Tourism, another critical forex earner, faces a similar competitiveness challenge. A stronger Kenyan or Tanzanian Shilling makes an East African safari more expensive for a tourist paying in Euros or Pounds, especially if competing destinations like South Africa see their currencies weaken. The industry must therefore compete on value and experience rather than just price.

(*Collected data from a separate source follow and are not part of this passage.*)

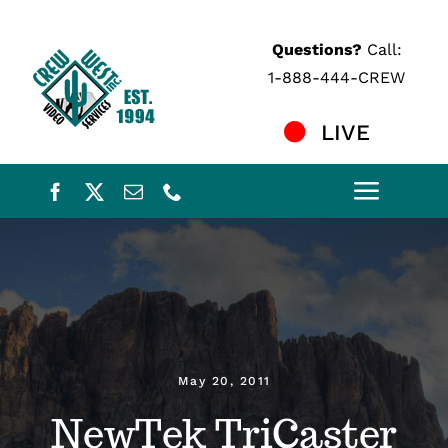
Skip
to
Questions?
Call:
content
1-888-444-CREW
LIVE
Toggle
Naviga
Home
Services
Crew
May 20, 2011
NewTek TriCaster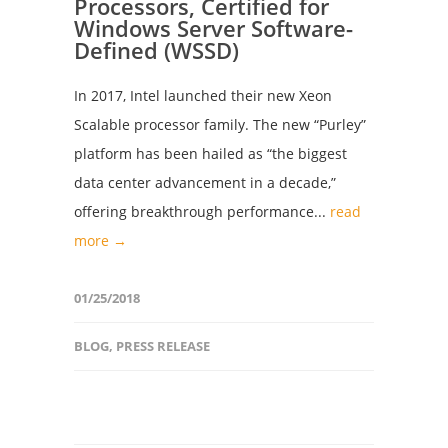
Processors, Certified for
Windows Server Software-
Defined (WSSD)
In 2017, Intel launched their new Xeon
Scalable processor family. The new “Purley”
platform has been hailed as “the biggest
data center advancement in a decade,”
offering breakthrough performance...
read
more →
01/25/2018
BLOG
,
PRESS RELEASE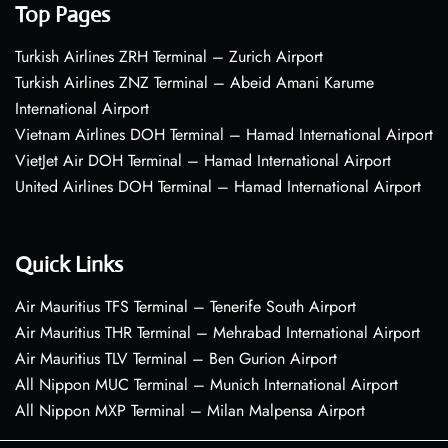
Top Pages
Turkish Airlines ZRH Terminal – Zurich Airport
Turkish Airlines ZNZ Terminal – Abeid Amani Karume
International Airport
Vietnam Airlines DOH Terminal – Hamad International Airport
VietJet Air DOH Terminal – Hamad International Airport
United Airlines DOH Terminal – Hamad International Airport
Quick Links
Air Mauritius TFS Terminal – Tenerife South Airport
Air Mauritius THR Terminal – Mehrabad International Airport
Air Mauritius TLV Terminal – Ben Gurion Airport
All Nippon MUC Terminal – Munich International Airport
All Nippon MXP Terminal – Milan Malpensa Airport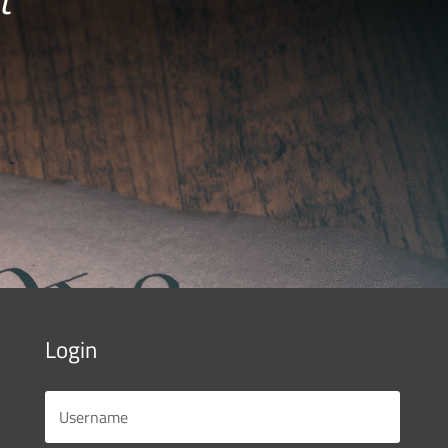
Login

Tanzania, however, benefits from a unique hedge. While its manufacturing and agricultural exporters feel the pinch, the mining sector is thriving. Global gold prices shattering $4,000 per ounce act as a massive counterweight. Even if the shilling strengthens, the sheer value of gold exports ensures that revenue in local currency terms remains robust. This commodity cushion allows Tanzania slightly more room to maneuver than its neighbours who rely more heavily on soft commodities like tea and flowers.
This dilemma exposes the vulnerability of selling raw commodities. The strategic pivot must be towards value addition. A raw coffee bean sold in dollars is at the mercy of the exchange rate. A packaged, branded coffee product sold regionally or internationally commands a higher price and higher margin, making it less sensitive to marginal shifts in currency value. Building this industrial capacity is the only long-term hedge against the whims of the forex market.
Conclusion
The weakening dollar is a window of opportunity, not a permanent victory. Currency markets are cyclical; the greenback will eventually rally again, and the tides of global finance will shift once more. East Africa is emerging from the currency storm more resilient, but we must use this calm to build internal capacity rather than just enjoying the cheaper imports.
The true solution lies in reducing the region's structural reliance on the dollar altogether. Governments must accelerate the adoption of intra-EAC trade settlements in local currencies. The Pan-African Payment and Settlement System (PAPSS) offers a glimpse into a future where a Kenyan manufacturer can pay a Ugandan supplier in Kenya Shillings, and the supplier receives Uganda Shillings, bypassing the dollar entirely. This would insulate regional trade from offshore volatility and deepen economic integration.
Simultaneously, the private sector must invest in processing capacity to insulate export earnings. We must fix the roof while the sun is shining. The dollar’s retreat has bought us time; it is up to us to use it wisely.